Às seis da manhã as enfermeiras já acordam todo o andar com um sino. Logo em seguida é feita a organização de quarto em quarto, e na sequência, os idosos são levados ao banho. Às sete, o café da manhã é servido no refeitório, onde todos aqueles que podem ir até lá, são guiados. Em seguida, as sessões de fisioterapia são iniciadas. Depois, em dias rotineiros sem novidades, os idosos ficam no quarto assistindo TV, até o horário da próxima refeição. A Casa possui um jardim interno muito bonito, um dos poucos lugares em que não se sente o cheiro forte de urina e que é possível tomar um sol durante o dia. Lá, Vilma conheceu Miriam. Uma senhora um pouco mais nova que, apesar de ter a Casa como o mesmo destino, teve uma história diferente.
Miriam lidava com um filho abusivo e agressivo. Ele não permitia a visita de outras pessoas e cuidava de sua mãe por mera necessidade financeira. Como ele conseguia um tipo de salário, não permitia que sua mãe fosse cuidada por outras pessoas da família ou fora. Sua agressividade assustava qualquer um que pudesse tentar contato com a sua mãe e por isso, com ajuda de outros familiares, Miriam buscou uma Instituição.
Elas sempre passam o fim da tarde juntas. Após o lanche da tarde, pegam o restinho do sol e colocam o papo (ou a memória) em dia. Em seguida, assistem a novela juntas para depois jantarem e por fim, irem dormir.
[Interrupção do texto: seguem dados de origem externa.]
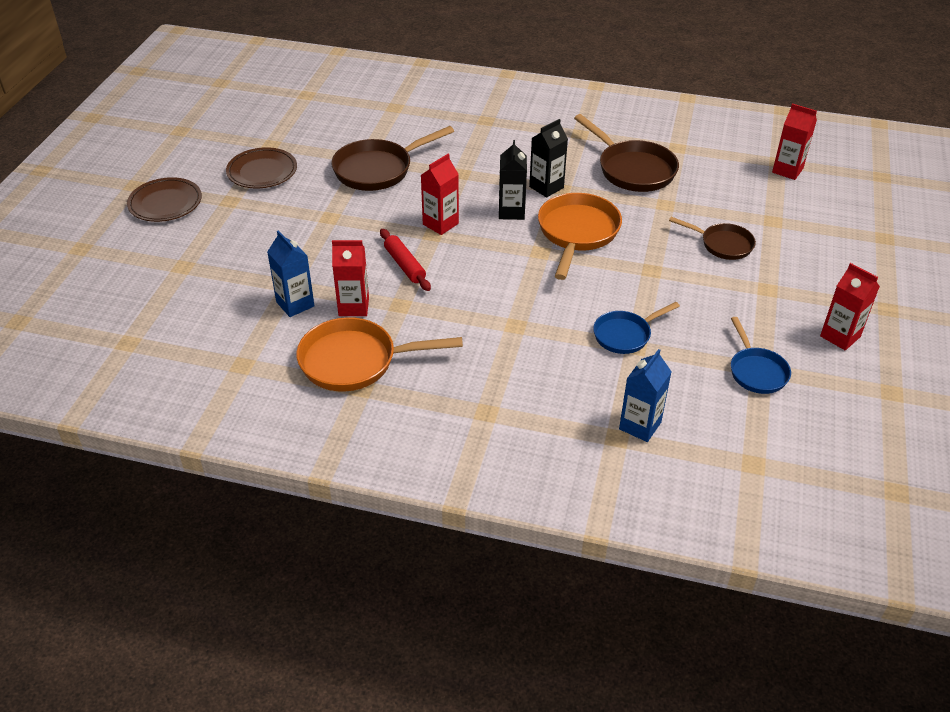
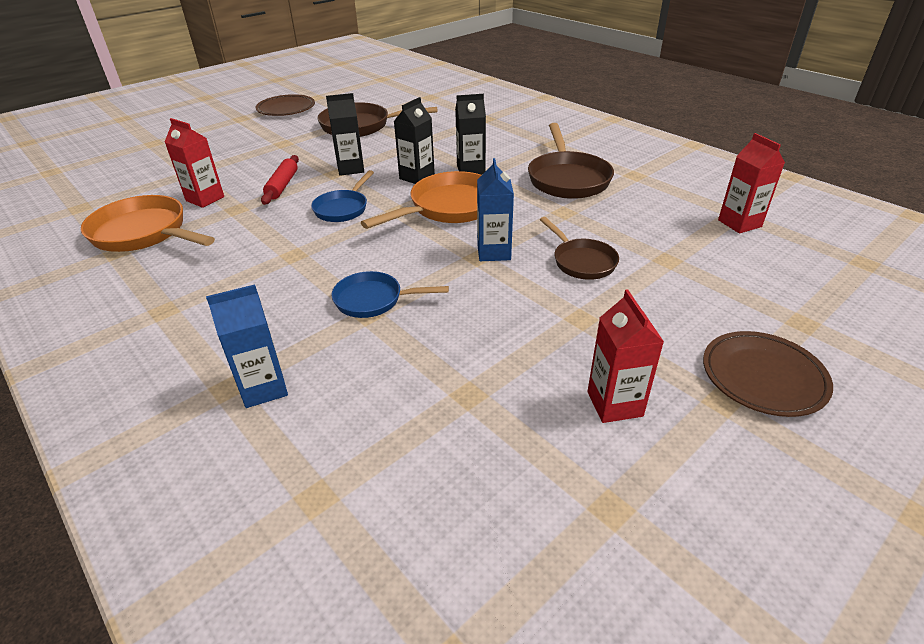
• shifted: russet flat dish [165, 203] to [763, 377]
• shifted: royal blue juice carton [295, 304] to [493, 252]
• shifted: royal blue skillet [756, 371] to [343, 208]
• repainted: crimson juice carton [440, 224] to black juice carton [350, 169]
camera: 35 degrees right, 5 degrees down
Sempre que Dona Vilma recebe a visita de Antonio, faz questão de incluir Miriam nas conversas e, quando possível, nos passeios. Vilma confessou que às vezes, prefere dizer ao filho que não se sente bem para sair para seguir na companhia de Miriam. Mesmo sendo diabética, Vilma traz docinhos para Miriam. Ela defende que é uma das formas de sua amiga tão especial se sentir amada.
As duas criaram um laço de amizade forte capaz de superar qualquer tédio e melancolia que possa existir na casa que tem tantos quartos. Poucos quartos da instituição estão desocupados. Isso significa que, apesar do estigma social, existem muitos idosos cheios de vida e amor para dar e receber. O refeitório cheio traz na memória de Vilma o quentinho no coração de “casa cheia”, como era de costume nos domingos passados. De repente, como no caso de Vilma e Miriam a lembrançca de uma família reunida.